Die Klage auf Herausgabe der Wohnung zum 31.5.2008 ist auch begründet. Das Mietverhältnis zwischen den Parteien ist spätestens durch ordentliche Kündigung vom 29.2.2008 jedenfalls zum 31.5.2008 beendet worden. Die Kündigung ist wirksam gemäß § 573 Abs. 2 Nr. 1 BGB. Der Beklagte war gemäß § 21 des Mietvertrages zur Leistung einer Mietkaution in Höhe von 709,00 Euro verpflichtet. Dieser Pflicht ist er insgesamt nicht nachgekommen. Dies stellt eine nicht unerhebliche Pflichtverletzung im Sinne des § 573 Abs. 2 Nr. 1 BGB dar (vgl. Palandt-Weidenkaff, 67. Aufl., § 573 Rn. 16). Der Kautionsanspruch der Klägerin war auch gemäß § 551 Abs. 2 BGB seit Mai 2007 in voller Höhe fällig. Dem Beklagten stand auch, wie bereits durch Teilurteil vom 6.2.2008 entschieden, kein Zurückbehaltungsrecht an der Kaution zu.

Der Beklagte handelte bei der Nichtzahlung auch schuldhaft. Unerheblich ist auch insoweit, ob sich die Wohnung in einem vertragsgemäßen Zustand befand und der Beklagte die Übernahme der Wohnung hätte ablehnen können (vgl. Schmidt-Futterer/Blank, 9. Aufl., § 551 BGB Rn. 67). Da dies die Zahlungspflicht des Mieters hinsichtlich der Kaution, wenn er die Wohnung übernimmt, nicht hindert, ist die Nichtzahlung auch schuldhaft. Dass der Beklagte unverschuldet zur Zahlung der Kaution nicht in der Lage gewesen wäre, hat er nicht vorgetragen. Dem Verschulden des Beklagten steht auch nicht entgegen, dass er der Hausverwaltung am 21.2.2008 einen Blanko-Verpfändungsvertrag der … übersandt hat. Das kommentarlose Übersenden eines nicht unterschriebenen Formulars stellt keine Sicherheitsleistung dar. Die Klägerin war auch nicht nach Treu und Glauben verpflichtet, dieses Formular weiter auszufüllen. Hierzu hatte der Beklagte sie nicht aufgefordert. Es war für die Klägerin nicht eindeutig ersichtlich, was der Beklagte mit der Übergabe des Formulars erreichen wollte. Unabhängig davon entbinden den Beklagten etwaige Schwierigkeiten bei der Verpfändung eines Sparguthabens nicht von der Verpflichtung, die Kaution zu leisten. Nach § 21 des Mietvertrages war die Kaution in bar zu leisten. Durch das Teilurteil vom 6.2.2008 ist der Beklagte dementsprechend auch zur Zahlung verurteilt worden. Für die Zahlung einer Barkaution bedarf es, abgesehen von der Annahme, aber keiner weiteren Mitwirkung der Klägerin.
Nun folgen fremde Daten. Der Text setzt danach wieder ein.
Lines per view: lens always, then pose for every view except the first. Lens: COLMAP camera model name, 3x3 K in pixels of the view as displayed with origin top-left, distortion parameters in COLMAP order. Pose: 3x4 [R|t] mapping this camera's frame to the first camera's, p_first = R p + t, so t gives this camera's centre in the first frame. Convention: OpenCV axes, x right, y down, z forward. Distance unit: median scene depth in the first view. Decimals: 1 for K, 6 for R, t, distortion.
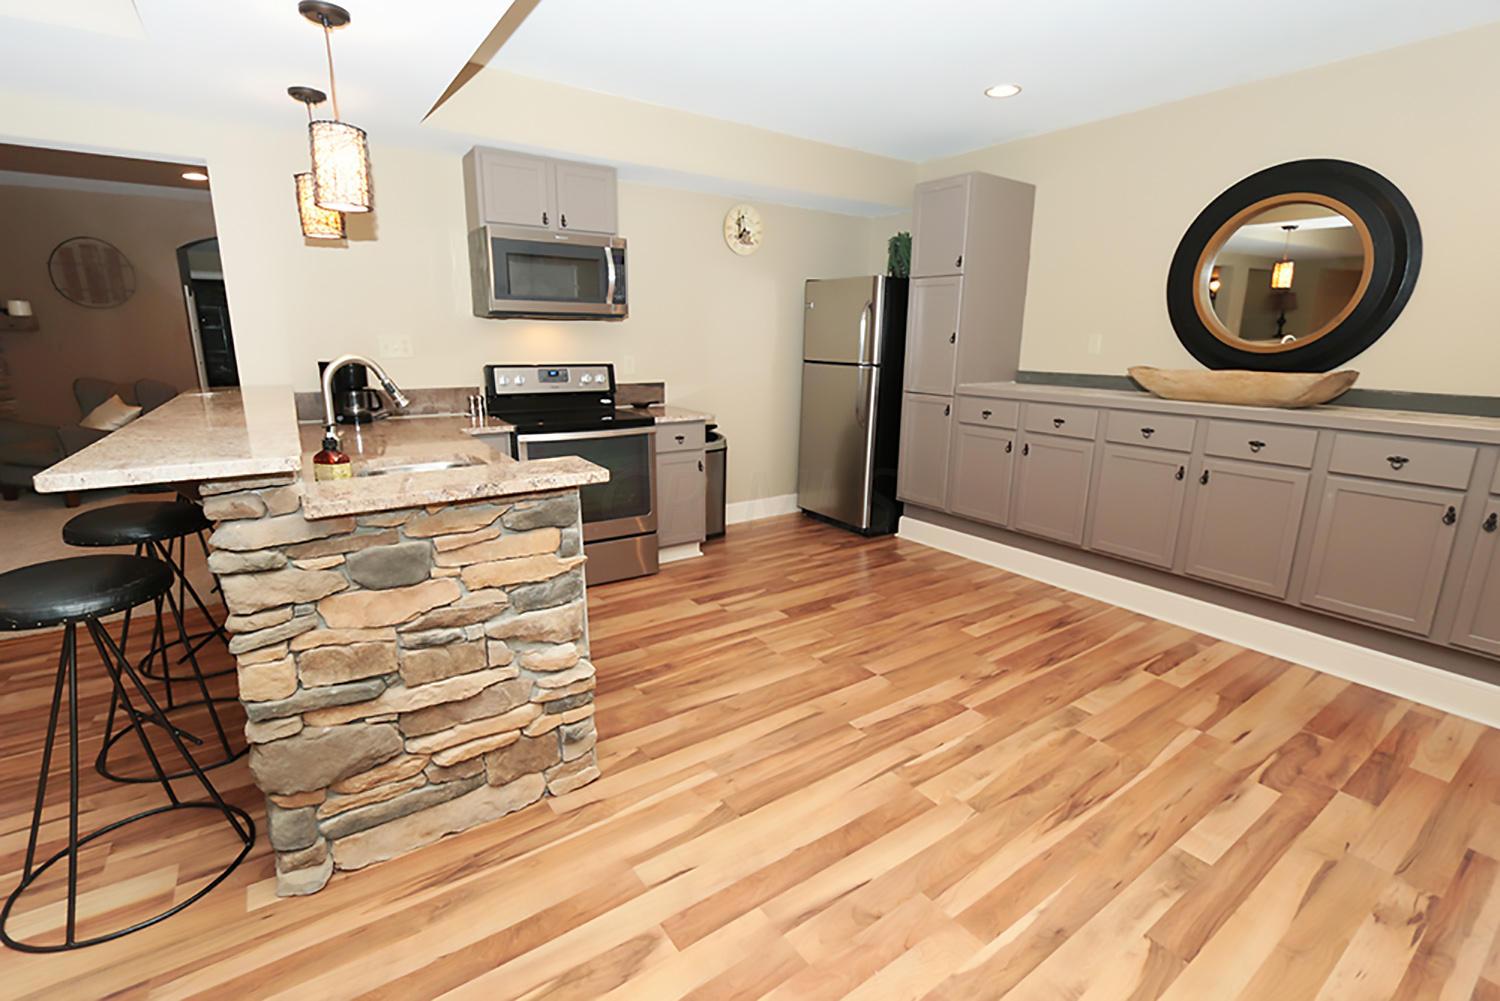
lens RADIAL K [[684.2, 0, 750.6], [0, 684.2, 503.6], [0, 0, 1]] dist [-0.037631, 0.012389]
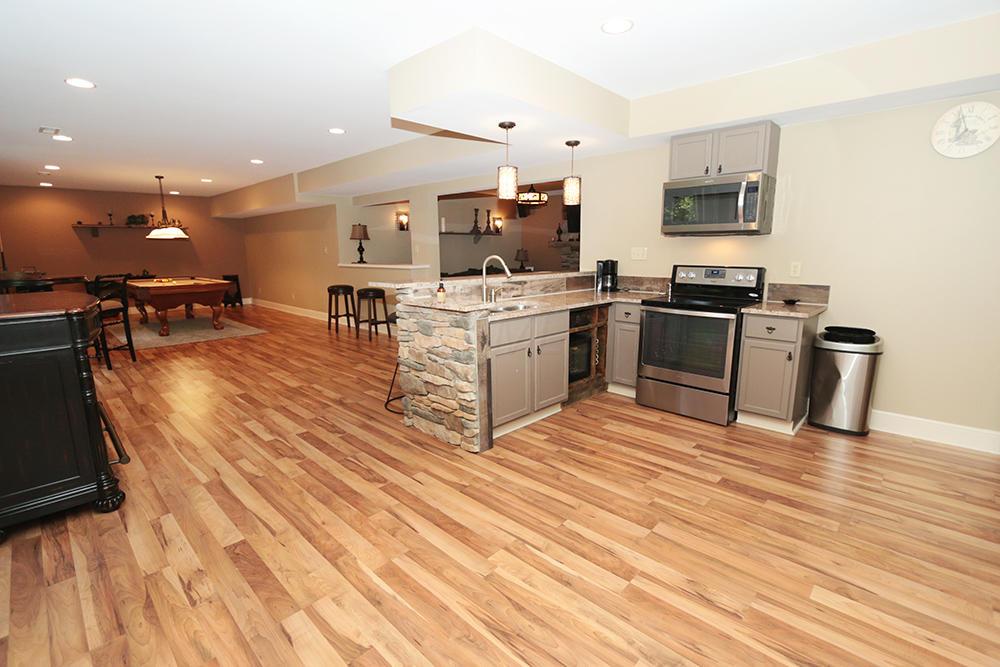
lens RADIAL K [[456.1, 0, 500.4], [0, 456.1, 335.6], [0, 0, 1]] dist [-0.037631, 0.012389]
pose [[0.187968, 0.169674, -0.967408, 0.839409], [-0.221865, 0.966841, 0.126466, -0.113179], [0.956788, 0.190862, 0.219380, 0.525411]]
Eine Abmahnung ist für die ordentliche Kündigung nach § 573 Abs. 2 Satz 1 BGB nicht erforderlich, was sich bereits aus dem Wortlaut dieser Vorschrift, die insoweit auch keinen Verweis auf § 543 Abs. 3 BGB enthält, ergibt (vgl. Schmidt-Futterer/Blank, 9. Aufl., § 573 BGB Rn. 14; Palandt-Weidenkaff, 67. Aufl., § 573 Rn. 13). Im Ergebnis kann dies aber dahinstehen, da jedenfalls in dem dem Beklagten am 11.2.2008 zugestellten Teilurteil eine der Abmahnung gleichstehende Leistungsaufforderung zu sehen ist, so dass spätestens die Kündigung vom 29.2.2008 wirksam war.
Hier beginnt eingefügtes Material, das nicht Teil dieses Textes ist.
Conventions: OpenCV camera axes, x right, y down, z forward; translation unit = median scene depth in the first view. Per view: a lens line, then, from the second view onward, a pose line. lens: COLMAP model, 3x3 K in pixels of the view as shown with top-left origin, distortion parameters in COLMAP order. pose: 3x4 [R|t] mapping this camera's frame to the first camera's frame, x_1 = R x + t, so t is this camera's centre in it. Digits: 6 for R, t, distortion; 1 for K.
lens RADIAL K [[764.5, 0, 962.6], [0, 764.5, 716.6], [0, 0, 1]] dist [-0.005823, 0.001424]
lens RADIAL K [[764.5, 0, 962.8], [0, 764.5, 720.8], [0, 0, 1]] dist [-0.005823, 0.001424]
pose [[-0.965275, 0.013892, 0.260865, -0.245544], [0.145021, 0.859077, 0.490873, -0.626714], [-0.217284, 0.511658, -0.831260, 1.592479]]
Die Entscheidung zur Vollstreckbarkeit folgt aus §§ 708 Nr. 7, 711 ZPO. Die Höhe der Sicherheit orientiert sich mit dem Neunfachen des monatlichen Bruttomietzinses an der geschätzten voraussichtlichen Dauer ab dem Räumungstermin bis zur rechtskräftigen Entscheidung über den Räumungsanspruch.